═════ Fragmento del texto

Recordemos una vez más: si se clavan simétricamente dos horquillas en un
corcho, éste puede guardar el equilibrio incluso sobre la cabeza de un alfiler.
Ese es precisamente el esquema del bonapartismo. Podemos tener por seguro que semejante
gobierno no deja de ser el empleado de los propietarios. Sin embargo, el
empleado se sitúa sobre la espalda del amo, le restriega el pescuezo en carne
viva y no titubea, a veces, en limpiarse los zapatos en su cara.
Puede haberse dado por sentado que
Brüning proseguiría hasta la solución final. Sin embargo, en el transcurso de
los acontecimientos, se ha añadido otro eslabón: el gobierno Papen. Para ser
exactos, deberíamos hacer una rectificación en nuestra anterior
caracterización: el gobierno Brüning era un gobierno pre‑bonapartista.
Brüning era solamente un precursor. En una forma perfecta, el bonapartismo
entró en escena con el gobierno Papen‑Schleicher.
¿En qué consiste la diferencia? Brüning
aseguraba que no conocía mayor felicidad que «servir» a Hindenburg y al párrafo
48. HitIer «apoyaba» con su puño el flanco derecho de Brüning. Pero, con el
codo izquierdo, Brüning descansaba sobre el hombro de Wels. En el Reichstag,
Brüning encontró una mayoría que le eximía de contar con el Reichstag.
Cuanto más crecía la independencia
de Brüning respecto al parlamento, más independientes se sentían las cumbres de
la burocracia con respecto a Brüning y a los grupos políticos que se hallaban
tras él. Finalmente, sólo faltaba romper los lazos con el Reichstag. El
gobierno Papen surgió de una concepción burocrática inmaculada. Con el codo
derecho, descansa sobre el hombro de Hitler. Con el puño de la policía, se
protege del proletariado por la izquierda. En eso residen el secreto de su
«estabilidad», es decir, de que no se hunda en el momento mismo de su
formación.
El gobierno Brüning asumía un
carácter clerical‑burocrático‑policiaco. La Reichswher todavía
permanecía en reserva. El «Frente de Hierro» servía como un apoyo directo del
orden. La esencia del golpe de Estado de Hindenburg‑Papen consiste
precisamente en eliminar su dependencia del «Frente de Híerro». Los generales
pasaron automáticamente al primer lugar.
Los dirigentes socialdemócratas
resultaron ser completamente embaucados. Y eso es más que lo que les espera en
períodos de crisis social. Esos intrigantes pequeñoburgueses parecen
inteligentes sólo en aquellas condiciones en que la inteligencia no es
necesaria. Ahora, se tapan la cabeza por la noche, sudan, y esperan un milagro:
tal vez al final podamos todavía no sólo salvar nuestras cabezas. sino también
el mobiliario archiatiborrado y los pequeños ahorros inocentes. Pero ya no
habrá más milagros...
Desgraciadamente, sin embargo, el
partido comunista también ha sido completamente tomado por sorpresa por los
acontecimientos. La burocracia estalinista fue, incapaz de prever nada. Ahora,
Thaelmann, Remmele y otros hablan a cada instante del «golpe de Estado del. 20
de julio». ¿Cómo ha sido eso? Al principio, afirmaban que el fascismo ya había
llegado y que sólo los «trotskistas contrarrevolucionarios» podían hablar de
ello como algo futuro. Ahora resulta que para pasar de Brüning a Papen ‑por
el momento no a Hitler, sino sólo a Papen‑ fue necesario todo un «golpe
de Estado». Sin embargo, el contenido de clase de Severing, Brüning y Hitler,
según nos habían enseñado esos sabios, es «uno y el mismo». Entonces, ¿de qué y
para qué el golpe de Estado?

══════════
═════ Conjunto de datos

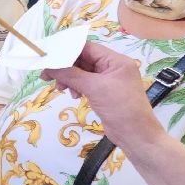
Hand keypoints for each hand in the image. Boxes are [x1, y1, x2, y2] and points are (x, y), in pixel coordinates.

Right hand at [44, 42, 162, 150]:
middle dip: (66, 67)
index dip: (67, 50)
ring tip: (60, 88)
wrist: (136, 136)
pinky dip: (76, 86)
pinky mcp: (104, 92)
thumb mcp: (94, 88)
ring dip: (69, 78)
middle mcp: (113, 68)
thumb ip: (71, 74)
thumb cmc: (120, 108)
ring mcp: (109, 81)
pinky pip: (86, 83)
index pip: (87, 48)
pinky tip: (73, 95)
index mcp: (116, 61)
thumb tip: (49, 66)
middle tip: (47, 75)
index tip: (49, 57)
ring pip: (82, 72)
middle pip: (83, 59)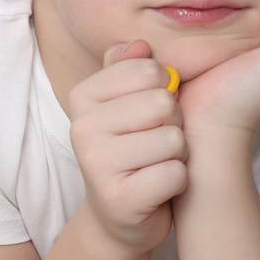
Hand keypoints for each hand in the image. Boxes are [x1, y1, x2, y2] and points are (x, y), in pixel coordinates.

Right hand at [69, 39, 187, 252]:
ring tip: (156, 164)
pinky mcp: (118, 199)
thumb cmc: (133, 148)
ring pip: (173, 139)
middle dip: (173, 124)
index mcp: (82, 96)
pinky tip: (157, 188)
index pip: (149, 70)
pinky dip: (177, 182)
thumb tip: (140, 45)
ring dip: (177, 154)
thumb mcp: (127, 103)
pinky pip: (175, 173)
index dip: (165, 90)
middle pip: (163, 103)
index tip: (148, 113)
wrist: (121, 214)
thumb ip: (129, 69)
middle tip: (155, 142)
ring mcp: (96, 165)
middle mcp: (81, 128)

══════════
═════ Conjunto de datos

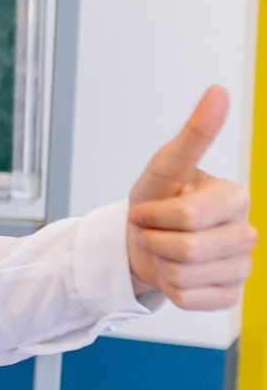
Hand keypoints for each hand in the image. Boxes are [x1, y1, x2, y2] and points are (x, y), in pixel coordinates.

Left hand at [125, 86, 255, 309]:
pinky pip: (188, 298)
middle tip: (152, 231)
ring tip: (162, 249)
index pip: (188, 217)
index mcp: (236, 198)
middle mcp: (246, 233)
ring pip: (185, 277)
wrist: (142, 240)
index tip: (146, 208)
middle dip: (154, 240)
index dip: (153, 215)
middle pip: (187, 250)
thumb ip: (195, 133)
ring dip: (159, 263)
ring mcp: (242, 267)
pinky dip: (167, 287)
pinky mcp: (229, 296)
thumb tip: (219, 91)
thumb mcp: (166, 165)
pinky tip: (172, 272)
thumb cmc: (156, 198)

══════════
═════ Conjunto de datos

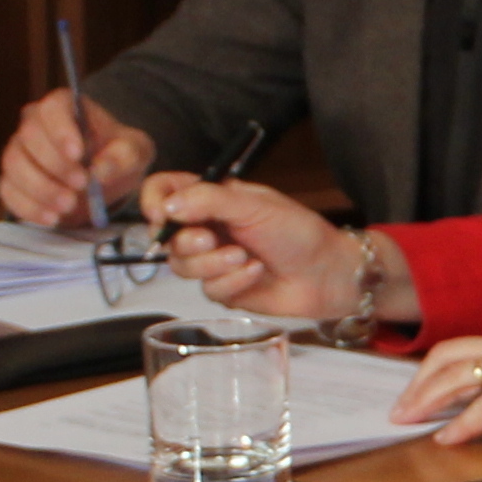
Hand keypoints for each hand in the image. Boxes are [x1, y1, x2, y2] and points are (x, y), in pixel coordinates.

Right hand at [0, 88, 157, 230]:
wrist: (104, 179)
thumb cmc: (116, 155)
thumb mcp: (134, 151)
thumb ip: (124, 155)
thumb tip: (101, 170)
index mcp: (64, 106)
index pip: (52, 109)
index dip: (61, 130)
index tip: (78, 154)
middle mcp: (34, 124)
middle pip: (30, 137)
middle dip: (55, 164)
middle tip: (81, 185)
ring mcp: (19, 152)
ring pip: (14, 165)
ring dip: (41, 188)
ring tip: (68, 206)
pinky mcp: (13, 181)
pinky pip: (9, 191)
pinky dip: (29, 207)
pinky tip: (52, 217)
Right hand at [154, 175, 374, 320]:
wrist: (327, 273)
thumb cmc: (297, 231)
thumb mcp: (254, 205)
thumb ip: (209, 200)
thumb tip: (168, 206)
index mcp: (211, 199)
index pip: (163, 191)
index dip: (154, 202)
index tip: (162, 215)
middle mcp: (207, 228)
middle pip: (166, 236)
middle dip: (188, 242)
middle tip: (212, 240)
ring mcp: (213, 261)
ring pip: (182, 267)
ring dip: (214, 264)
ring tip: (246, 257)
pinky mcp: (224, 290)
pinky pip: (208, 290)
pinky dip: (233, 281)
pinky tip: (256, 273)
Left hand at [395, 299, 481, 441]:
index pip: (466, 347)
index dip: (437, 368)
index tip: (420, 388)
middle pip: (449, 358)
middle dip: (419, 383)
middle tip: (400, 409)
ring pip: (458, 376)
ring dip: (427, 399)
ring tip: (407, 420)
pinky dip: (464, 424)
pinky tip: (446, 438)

══════════

▶ Comprueba tu comprensión:
1 > Devuelve sin cambios, del texto sobre el bonapartismo, el tramo que va de "Desgraciadamente, sin embargo, el" a "golpe de Estado?".
2 > Reanuda el texto sobre el bonapartismo y los gobiernos de Brüning y Papen, y escribe su continuación a partir de la última frase.

▶ Respuestas dadas:
1 >
Desgraciadamente, sin embargo, el
partido comunista también ha sido completamente tomado por sorpresa por los
acontecimientos. La burocracia estalinista fue, incapaz de prever nada. Ahora,
Thaelmann, Remmele y otros hablan a cada instante del «golpe de Estado del. 20
de julio». ¿Cómo ha sido eso? Al principio, afirmaban que el fascismo ya había
llegado y que sólo los «trotskistas contrarrevolucionarios» podían hablar de
ello como algo futuro. Ahora resulta que para pasar de Brüning a Papen ‑por
el momento no a Hitler, sino sólo a Papen‑ fue necesario todo un «golpe
de Estado». Sin embargo, el contenido de clase de Severing, Brüning y Hitler,
según nos habían enseñado esos sabios, es «uno y el mismo». Entonces, ¿de qué y
para qué el golpe de Estado?

2 >
Pero la confusión no acaba aquí.
Incluso aunque la diferencia entre fascismo y bonapartismo esté ahora lo
suficientemente clara, Thaelmann, Remmele y demás hablan del golpe de Estado fascista
del 20 de julio. Al mismo tiempo, alertan a los obreros contra el peligro
inminente de un derrocamiento hitleriano, es decir, igualmente fascista. Por
último, se caracteriza a la socialdemocracia, precisamente igual que antes,
como socialfascista. De esta forma, los acontecimientos que se suceden se
reducen a que diferentes clases de fascismo tomen el poder una de otra con la
ayuda de golpes de Estado «fascistas». ¿No está claro que toda la teoría
estalinista fue elaborada sólo con el fin de agarrotar el cerebro humano?
Cuanto menos preparados estaban
los obreros, más destinada estaba la llegada del gobierno Papen a producir la
impresión de fortaleza: ignorancia completa de los partidos, nuevos decretos de
emergencia, disolución del Reichstag, represalias, estado de sitio en la
capital, abolición de la «democracia» prusiana. ¡Y con qué facilidad! A un león
se le mata de un disparo a la pulga se la aplasta entre las uñas; con los
ministros socialdemócratas se acaba de un papirotazo.
No obstante, a pesar de la
apariencia de fuerzas concentradas, el gobierno Papen como tal es más
débil todavía que su predecesor. El régimen bonapartista puede lograr un
carácter comparativamente estable y duradero sólo en el caso de que ponga fin a
una época revolucionaria; cuando la relación de fuerzas ya ha sido puesta a
prueba en batallas; cuando las clases revolucionarias ya están agotadas, pero
las clases poseedoras aun no se han librado del terror: ¿no traerá mañana
nuevas convulsiones? Sin esta condición básica, es decir, sin un agotamiento
anterior de las energías de las masas en combates, el régimen bonapartista no
está en posición de avanzar.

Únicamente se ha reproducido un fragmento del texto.